*Problem statement*.
Please copy each line below that contains the string "baseline".

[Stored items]
::::
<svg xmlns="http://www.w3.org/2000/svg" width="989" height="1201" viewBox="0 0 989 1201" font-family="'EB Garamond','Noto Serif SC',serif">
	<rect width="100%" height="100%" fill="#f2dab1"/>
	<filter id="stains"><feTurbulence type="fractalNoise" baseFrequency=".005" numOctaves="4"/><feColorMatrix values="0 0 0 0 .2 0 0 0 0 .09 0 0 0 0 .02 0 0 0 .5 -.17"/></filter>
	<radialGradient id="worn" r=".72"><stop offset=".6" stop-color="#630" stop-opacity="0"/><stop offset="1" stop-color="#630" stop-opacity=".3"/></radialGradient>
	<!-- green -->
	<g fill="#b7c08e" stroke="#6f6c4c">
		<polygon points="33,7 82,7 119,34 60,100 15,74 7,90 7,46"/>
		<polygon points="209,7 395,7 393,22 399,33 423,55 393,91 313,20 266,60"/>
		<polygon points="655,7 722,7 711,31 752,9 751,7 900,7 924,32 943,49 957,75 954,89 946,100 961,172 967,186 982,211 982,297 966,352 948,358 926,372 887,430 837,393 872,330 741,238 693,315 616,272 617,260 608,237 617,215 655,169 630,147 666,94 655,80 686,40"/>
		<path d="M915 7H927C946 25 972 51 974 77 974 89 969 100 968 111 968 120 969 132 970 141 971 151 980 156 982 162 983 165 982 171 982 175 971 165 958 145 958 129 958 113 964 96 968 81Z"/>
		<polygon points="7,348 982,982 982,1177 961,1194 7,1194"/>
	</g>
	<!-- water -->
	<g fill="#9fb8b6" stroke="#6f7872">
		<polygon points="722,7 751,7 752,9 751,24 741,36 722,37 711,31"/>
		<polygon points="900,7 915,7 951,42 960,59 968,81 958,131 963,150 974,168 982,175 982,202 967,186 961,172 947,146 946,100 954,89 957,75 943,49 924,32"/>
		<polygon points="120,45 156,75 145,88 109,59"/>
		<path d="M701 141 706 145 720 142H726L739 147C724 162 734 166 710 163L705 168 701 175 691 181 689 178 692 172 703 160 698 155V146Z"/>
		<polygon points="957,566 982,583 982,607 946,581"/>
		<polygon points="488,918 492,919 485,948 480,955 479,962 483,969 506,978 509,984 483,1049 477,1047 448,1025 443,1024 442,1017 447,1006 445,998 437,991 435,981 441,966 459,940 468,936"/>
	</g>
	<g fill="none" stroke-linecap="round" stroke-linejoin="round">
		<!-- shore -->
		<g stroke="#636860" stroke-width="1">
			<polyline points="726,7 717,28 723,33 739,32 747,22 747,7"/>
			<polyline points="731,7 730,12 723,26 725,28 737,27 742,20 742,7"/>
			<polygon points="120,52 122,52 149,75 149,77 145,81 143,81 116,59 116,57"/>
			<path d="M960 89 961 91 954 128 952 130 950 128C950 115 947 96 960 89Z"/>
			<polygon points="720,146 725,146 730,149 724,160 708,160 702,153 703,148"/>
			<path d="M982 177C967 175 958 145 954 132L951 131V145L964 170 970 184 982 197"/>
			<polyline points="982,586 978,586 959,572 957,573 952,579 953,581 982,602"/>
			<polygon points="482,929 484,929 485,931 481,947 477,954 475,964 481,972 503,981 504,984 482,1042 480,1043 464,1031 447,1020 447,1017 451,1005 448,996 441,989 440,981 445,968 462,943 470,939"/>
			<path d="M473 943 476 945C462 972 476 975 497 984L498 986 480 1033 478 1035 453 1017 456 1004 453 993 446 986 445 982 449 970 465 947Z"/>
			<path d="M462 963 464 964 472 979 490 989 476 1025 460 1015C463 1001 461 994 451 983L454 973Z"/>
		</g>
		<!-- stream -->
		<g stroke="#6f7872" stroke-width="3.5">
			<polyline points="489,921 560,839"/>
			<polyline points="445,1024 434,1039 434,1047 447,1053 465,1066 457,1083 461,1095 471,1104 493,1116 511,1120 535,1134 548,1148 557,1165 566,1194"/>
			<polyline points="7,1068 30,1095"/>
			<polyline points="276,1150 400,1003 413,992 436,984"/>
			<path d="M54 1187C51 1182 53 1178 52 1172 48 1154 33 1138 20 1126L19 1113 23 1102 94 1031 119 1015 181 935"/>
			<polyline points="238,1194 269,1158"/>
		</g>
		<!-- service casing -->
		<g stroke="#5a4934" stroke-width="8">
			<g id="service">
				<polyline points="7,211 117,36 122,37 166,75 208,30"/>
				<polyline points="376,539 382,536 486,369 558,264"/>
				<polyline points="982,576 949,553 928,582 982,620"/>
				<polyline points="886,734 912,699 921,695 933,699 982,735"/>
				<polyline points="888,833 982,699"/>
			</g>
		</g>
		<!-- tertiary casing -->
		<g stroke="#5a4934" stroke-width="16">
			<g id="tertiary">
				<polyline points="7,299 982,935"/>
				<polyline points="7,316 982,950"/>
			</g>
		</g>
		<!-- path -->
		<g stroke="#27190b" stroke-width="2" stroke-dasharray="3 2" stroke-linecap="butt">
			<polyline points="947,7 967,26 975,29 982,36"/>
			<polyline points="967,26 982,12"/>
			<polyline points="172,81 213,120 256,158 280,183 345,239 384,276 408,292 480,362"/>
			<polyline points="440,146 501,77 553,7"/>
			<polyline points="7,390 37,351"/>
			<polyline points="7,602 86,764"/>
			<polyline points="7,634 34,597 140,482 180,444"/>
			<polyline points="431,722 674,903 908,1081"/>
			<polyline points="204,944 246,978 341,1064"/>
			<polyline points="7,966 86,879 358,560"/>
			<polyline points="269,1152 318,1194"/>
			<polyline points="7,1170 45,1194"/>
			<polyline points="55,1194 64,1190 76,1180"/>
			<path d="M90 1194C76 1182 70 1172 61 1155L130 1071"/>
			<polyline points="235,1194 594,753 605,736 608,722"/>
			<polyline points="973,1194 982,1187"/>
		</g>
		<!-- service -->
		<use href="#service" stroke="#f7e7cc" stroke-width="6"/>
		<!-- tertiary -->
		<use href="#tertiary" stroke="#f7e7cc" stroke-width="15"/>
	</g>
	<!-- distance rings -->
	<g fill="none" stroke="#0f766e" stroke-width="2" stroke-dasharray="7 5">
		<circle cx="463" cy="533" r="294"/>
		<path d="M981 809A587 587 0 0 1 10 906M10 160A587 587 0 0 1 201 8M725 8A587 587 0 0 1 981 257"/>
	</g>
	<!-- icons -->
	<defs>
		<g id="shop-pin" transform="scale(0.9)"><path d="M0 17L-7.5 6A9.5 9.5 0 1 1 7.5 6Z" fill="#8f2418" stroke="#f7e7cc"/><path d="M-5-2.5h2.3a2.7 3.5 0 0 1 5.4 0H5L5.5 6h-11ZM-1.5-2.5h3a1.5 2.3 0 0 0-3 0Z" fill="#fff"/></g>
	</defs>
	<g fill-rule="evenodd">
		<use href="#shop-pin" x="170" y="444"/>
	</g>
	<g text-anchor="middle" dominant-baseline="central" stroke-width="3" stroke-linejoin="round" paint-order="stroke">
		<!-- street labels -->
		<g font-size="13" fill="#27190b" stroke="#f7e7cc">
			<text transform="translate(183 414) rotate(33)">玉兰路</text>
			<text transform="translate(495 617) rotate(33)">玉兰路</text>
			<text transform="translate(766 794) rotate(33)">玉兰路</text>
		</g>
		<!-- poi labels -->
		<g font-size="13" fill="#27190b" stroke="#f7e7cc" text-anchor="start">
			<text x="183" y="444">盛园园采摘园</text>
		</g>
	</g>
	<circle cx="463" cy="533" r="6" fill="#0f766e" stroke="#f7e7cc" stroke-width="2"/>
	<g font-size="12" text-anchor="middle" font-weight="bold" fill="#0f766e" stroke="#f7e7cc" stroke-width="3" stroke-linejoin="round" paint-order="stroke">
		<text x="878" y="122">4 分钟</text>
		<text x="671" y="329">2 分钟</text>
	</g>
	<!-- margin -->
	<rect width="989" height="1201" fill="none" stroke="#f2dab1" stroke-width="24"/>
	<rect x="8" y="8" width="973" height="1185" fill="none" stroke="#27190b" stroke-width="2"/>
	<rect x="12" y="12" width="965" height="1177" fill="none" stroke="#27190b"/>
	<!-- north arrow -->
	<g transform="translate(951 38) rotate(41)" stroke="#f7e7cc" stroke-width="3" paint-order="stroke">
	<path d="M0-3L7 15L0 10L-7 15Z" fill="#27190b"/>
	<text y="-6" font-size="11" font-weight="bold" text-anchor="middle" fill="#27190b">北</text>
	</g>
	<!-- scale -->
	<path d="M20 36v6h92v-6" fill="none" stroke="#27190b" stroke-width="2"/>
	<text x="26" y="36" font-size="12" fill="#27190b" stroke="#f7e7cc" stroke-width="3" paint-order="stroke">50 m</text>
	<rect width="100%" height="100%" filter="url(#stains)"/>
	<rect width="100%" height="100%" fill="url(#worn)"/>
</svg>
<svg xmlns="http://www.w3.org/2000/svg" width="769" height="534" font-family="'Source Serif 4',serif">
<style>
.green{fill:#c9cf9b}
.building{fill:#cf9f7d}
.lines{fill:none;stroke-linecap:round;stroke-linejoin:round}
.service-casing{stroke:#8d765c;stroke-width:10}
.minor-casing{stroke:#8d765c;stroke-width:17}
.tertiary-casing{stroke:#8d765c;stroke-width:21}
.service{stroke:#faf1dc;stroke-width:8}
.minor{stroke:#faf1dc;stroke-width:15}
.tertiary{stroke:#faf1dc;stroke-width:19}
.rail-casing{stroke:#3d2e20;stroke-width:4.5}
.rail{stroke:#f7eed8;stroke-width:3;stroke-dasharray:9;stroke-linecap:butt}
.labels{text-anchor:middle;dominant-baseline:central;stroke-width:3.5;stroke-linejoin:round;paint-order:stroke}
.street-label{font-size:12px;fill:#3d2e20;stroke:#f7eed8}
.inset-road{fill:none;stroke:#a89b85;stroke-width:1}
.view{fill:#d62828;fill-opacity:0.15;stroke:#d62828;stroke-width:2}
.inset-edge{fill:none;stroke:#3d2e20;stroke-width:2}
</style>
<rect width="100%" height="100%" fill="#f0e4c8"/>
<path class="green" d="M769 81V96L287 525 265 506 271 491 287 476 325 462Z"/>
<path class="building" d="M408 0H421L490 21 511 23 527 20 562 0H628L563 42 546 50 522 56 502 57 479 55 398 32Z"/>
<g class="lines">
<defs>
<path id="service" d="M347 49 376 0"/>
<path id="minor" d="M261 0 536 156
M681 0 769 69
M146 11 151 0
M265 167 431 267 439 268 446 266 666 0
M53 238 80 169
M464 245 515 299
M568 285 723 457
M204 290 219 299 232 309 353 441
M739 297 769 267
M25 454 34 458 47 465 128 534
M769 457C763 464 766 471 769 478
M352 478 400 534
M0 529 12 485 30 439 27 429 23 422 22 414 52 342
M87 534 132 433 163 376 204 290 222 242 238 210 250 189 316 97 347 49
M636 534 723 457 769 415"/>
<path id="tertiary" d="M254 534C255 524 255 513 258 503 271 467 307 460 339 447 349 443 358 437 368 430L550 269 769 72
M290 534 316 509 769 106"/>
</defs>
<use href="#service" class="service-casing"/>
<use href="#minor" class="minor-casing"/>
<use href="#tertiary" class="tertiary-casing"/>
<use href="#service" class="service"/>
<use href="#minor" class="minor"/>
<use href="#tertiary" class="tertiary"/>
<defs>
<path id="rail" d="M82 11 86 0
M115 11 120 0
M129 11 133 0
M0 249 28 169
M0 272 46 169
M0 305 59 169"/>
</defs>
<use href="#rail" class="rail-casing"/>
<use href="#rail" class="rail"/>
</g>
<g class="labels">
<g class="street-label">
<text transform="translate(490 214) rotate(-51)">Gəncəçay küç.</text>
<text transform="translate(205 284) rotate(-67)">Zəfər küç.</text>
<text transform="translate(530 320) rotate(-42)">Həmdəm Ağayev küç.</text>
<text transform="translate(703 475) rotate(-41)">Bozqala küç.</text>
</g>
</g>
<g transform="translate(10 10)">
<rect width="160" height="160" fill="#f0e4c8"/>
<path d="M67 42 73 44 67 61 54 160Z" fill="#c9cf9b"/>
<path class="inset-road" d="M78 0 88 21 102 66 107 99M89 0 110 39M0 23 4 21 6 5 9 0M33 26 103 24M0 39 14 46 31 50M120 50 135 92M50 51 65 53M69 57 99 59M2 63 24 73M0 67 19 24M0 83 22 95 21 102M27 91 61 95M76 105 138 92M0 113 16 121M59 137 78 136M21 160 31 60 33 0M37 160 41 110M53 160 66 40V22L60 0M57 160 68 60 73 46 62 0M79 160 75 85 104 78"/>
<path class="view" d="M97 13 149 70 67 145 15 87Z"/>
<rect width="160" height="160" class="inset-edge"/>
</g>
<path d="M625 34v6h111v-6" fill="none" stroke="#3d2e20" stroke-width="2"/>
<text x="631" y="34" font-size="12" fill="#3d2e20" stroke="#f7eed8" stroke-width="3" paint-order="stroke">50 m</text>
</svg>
::::
*Solution below*.
	<g text-anchor="middle" dominant-baseline="central" stroke-width="3" stroke-linejoin="round" paint-order="stroke">
.labels{text-anchor:middle;dominant-baseline:central;stroke-width:3.5;stroke-linejoin:round;paint-order:stroke}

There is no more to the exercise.